Lain penyakit, lain obatnya. Itulah kebijakan Pemerintah saat ini menghadapi virus yang mengglobal. Terlihat, demi mempertahankan tingkat pertumbuhan ekonomi, dan status politik, Presiden Jokowi nekat mempertahankan eksistensinya dengan mengeluarkan Perppu sakti, alias Peraturan yang membuat Pemerintah leluasa menggelontorkan dana Negara ke berbagai sektor dengan tidak boleh dianggap sebagai pelanggaran hukum. Dengan dalih, dana itu untuk menanggulangi dampak wabah Corona. Dan jumlah dana itu tidak tanggung-tanggung yang digelontorkannya yaitu Rp. 405 triliun yang juga belum mampu menjamin kesehatan rakyat Indonesia. Atau mungkin dana itu lebih menjamin bagi korporasi-korporasi besar!

Justru, uang Rp. 405 triliun yang begitu besar jumlahnya, ternyata tak berefek dan masih mendorong Jokowi mengeluarkan kembali Perpres untuk menaikkan iuran BPJS.

Sebelumnya pun, kita dibuat makin bingung dengah hadirnya program Kartu Prakerja yang dibiayai Negara sejumlah Rp. 5,6 triliun. Di saat banyak perusahaan yang memutuskan hubungan kerja dengan karyawannya, Jokowi dan kawan-kawan menterinya malah membuat program yang sangat sedang tidak dibutuhkan.

Karena, sekalipun banyak pelatihan kerja yang digelar secara online untuk masyarakat, saat ini sekali, ketika wabah Corona masih menyebar, perusahaan-perusahaan kecil kemungkinan untuk menerima karyawan baru. Dan makin mengherankannya, perusahaan tertentu yang ditunjuk justru terdepan mengelola dan meraih program Kartu Prakerja dengan dananya. Masalah muncul lagi, bagaimana transparansi program Kartu Prakerja itu? Lalu, harus seperti apa Pemerintah harus berbuat?

Pertama, Jokowi harus benar-benar menyelesaikan persoalan kesehatan dan mempersempit gerak virus Corona hingga tuntas. Kedua, Jokowi harus memberi jaminan pangan bagi seluruh rakyat Indonesia. Hal ini adalah kebutuhan dasar agar pikiran setiap warga pun tenang.

Dananya dari mana?  Pertanyaan ini bisa diajukan sama dengan pertanyaan bagaimana bisa Jokowi menggelontorkan uang yang Rp. 405 triliun itu. Seiring masyarakat sedang mengalami kesulitan ekonomi, dalam keadaan wabah dan setelahnya, barulah, Jokowi berpikir keras untuk memulihkan ekonomi dengan sungguh-sungguh untuk mengejar ketertinggalan.

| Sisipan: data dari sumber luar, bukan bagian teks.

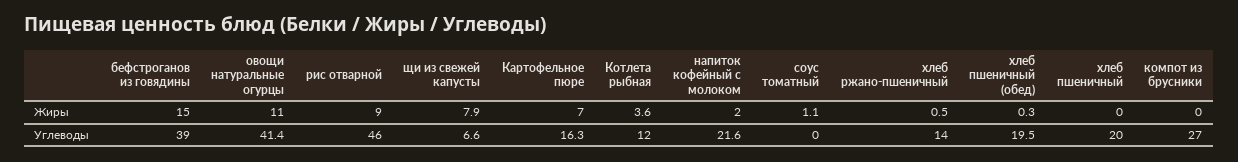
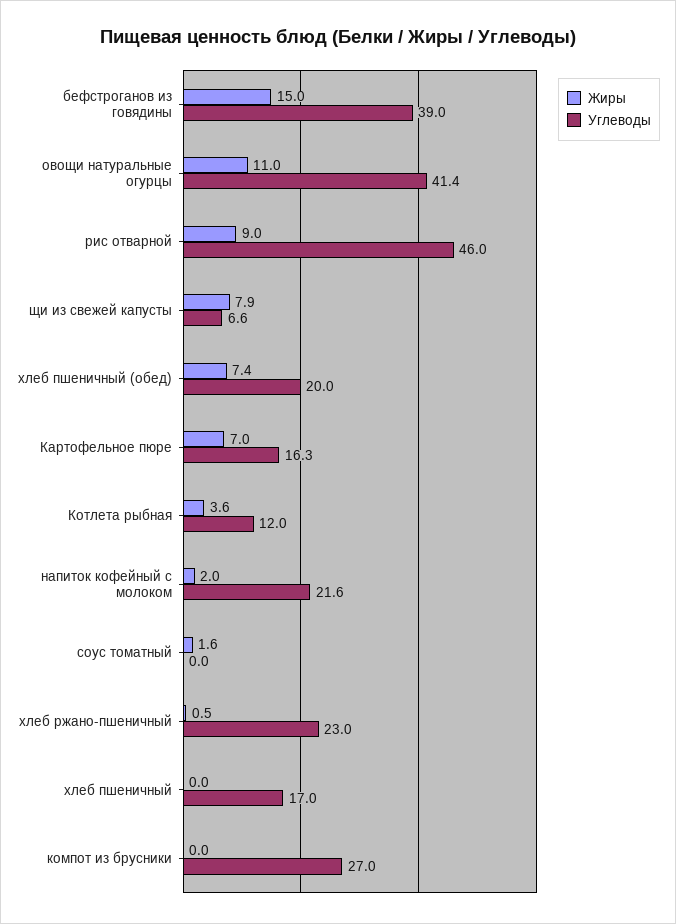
  {
    "Жиры": {
      "бефстроганов из говядины": 15,
      "овощи натуральные огурцы": 11,
      "рис отварной": 9,
      "щи из свежей капусты": 7.9,
      "Картофельное пюре": 7,
      "Котлета рыбная": 3.6,
      "напиток кофейный с молоком": 2,
-     "соус томатный": 1.1,
+     "соус томатный": 1.6,
      "хлеб ржано-пшеничный": 0.5,
-     "хлеб пшеничный (обед)": 0.3,
+     "хлеб пшеничный (обед)": 7.4,
      "хлеб пшеничный": 0,
      "компот из брусники": 0
    },
    "Углеводы": {
      "бефстроганов из говядины": 39,
      "овощи натуральные огурцы": 41.4,
      "рис отварной": 46,
      "щи из свежей капусты": 6.6,
      "Картофельное пюре": 16.3,
      "Котлета рыбная": 12,
      "напиток кофейный с молоком": 21.6,
      "соус томатный": 0,
-     "хлеб ржано-пшеничный": 14,
+     "хлеб ржано-пшеничный": 23,
-     "хлеб пшеничный (обед)": 19.5,
+     "хлеб пшеничный (обед)": 20,
-     "хлеб пшеничный": 20,
+     "хлеб пшеничный": 17,
      "компот из брусники": 27
    }
  }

Langkah itu sudah lebih dari cukup bagi seorang Jokowi untuk berpikir dengan sederhana. Yang tentu, tidak perlu membuat saya harus sangat defensif dalam bernalar ketika melihat kebijakan yang dihasilkan Jokowi.

Seperti Pembatasan Sosial Berskala Besar (PSBB) yang tetap saja, di jalanan, di beberapa tempat publik, masih saja berseliweran orang-orang tanpa prosedur yang berlaku. Tapi, katanya, PSBB ini akan segera dilonggarkan kembali. Dan entah sedang apa dan di mana virus Corona itu. Jadi selama beberapa bulan ke belakang ini, kita sebenarnya sedang apa?